» Required task: Print the passage of the forum thread on scales that fit a portafilter exactly as it appears, starting at the words "Can't advise on" and stopping after "to the grinder.".

# Scales that a portafilter can fit on?



## Scubadoo (Sep 3, 2012)

Morning,

I'm looking for some digital scales that I can rest a portafilter on, zero, then grind into the portafilter and weigh the grinds with 0.1 g accuracy.

I need something that won't auto-off all the time. Ideally good quality, not the cheap eBay stuff I see but not massively expensive, unless they're a set that would serve the kitchen as well eg. Up to 2 or 3kg.

Has anybody found any?

Cheers

Dave


----------



## thomss (May 9, 2011)

Can't advise on a particular set but I see lots of people remove the spring from their portafilter which allows them to lift the basket in and out to pop on to the scales. I've just simply measured the beans before I chuck them in to the grinder.

Sent from my GT-I9100 using Tapatalk 2


----------



## Beemer (Jun 19, 2012)

Dave,

There are few low priced scales that can weigh much above 200gm that 0.1gm resolution, good accuracy and good precision. I recommend that you weigh the basket or a small container with just the beans.

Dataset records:
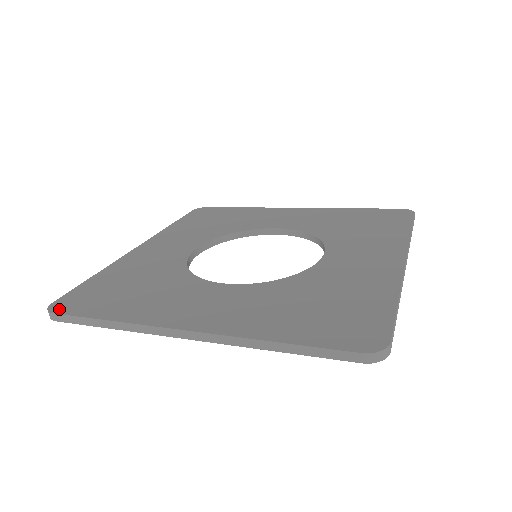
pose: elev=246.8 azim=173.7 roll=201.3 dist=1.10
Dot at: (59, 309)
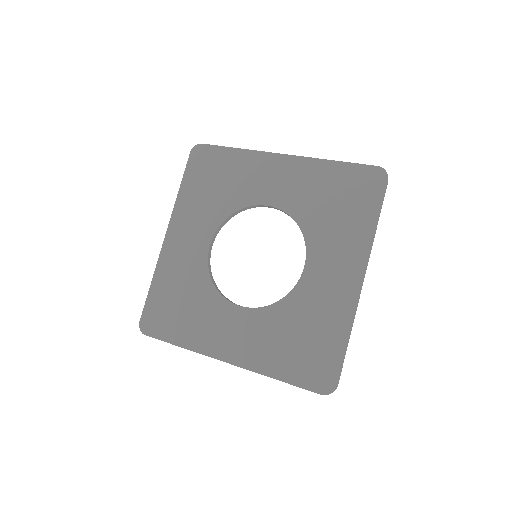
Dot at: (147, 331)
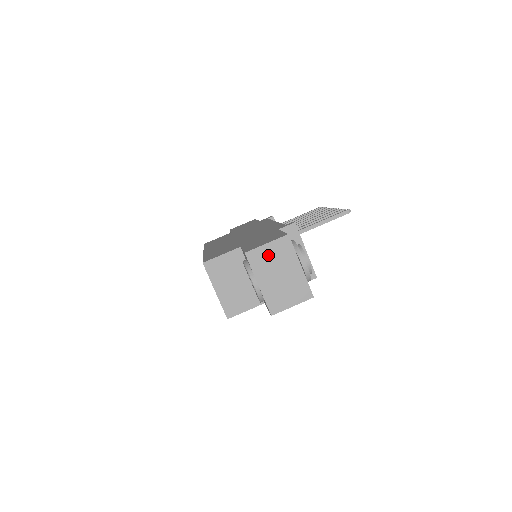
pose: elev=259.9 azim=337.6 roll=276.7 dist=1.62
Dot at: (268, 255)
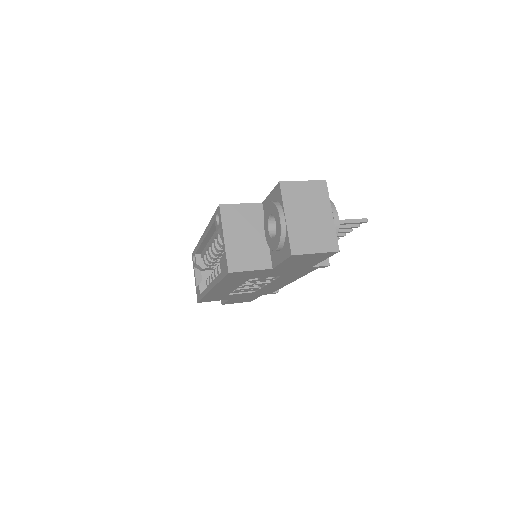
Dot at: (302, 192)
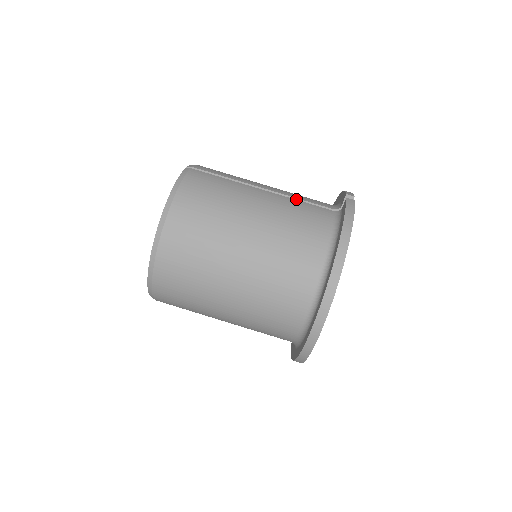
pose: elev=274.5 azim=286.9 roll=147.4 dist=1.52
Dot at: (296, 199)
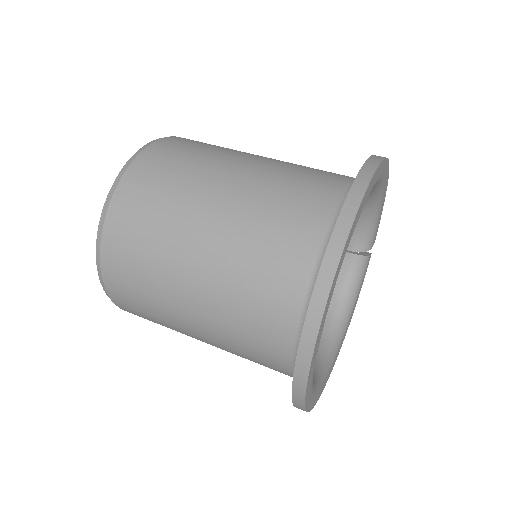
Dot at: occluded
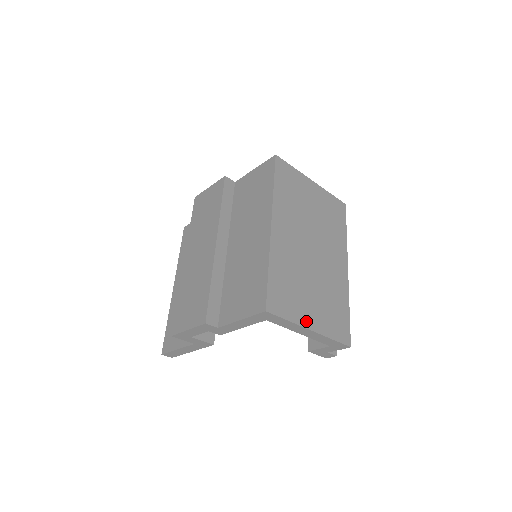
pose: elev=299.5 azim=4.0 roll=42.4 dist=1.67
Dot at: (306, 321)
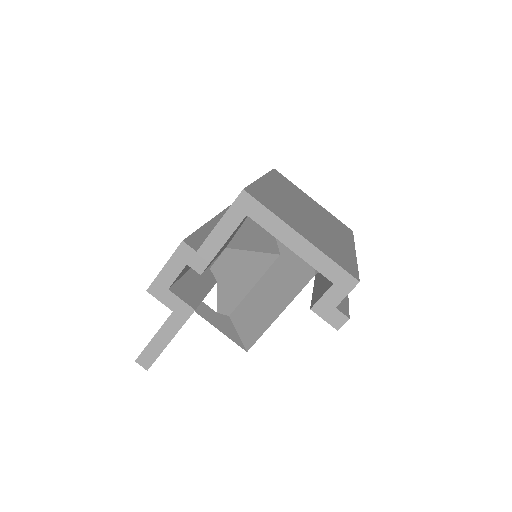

» Solution for this problem:
Can't advise on a particular set but I see lots of people remove the spring from their portafilter which allows them to lift the basket in and out to pop on to the scales. I've just simply measured the beans before I chuck them in to the grinder.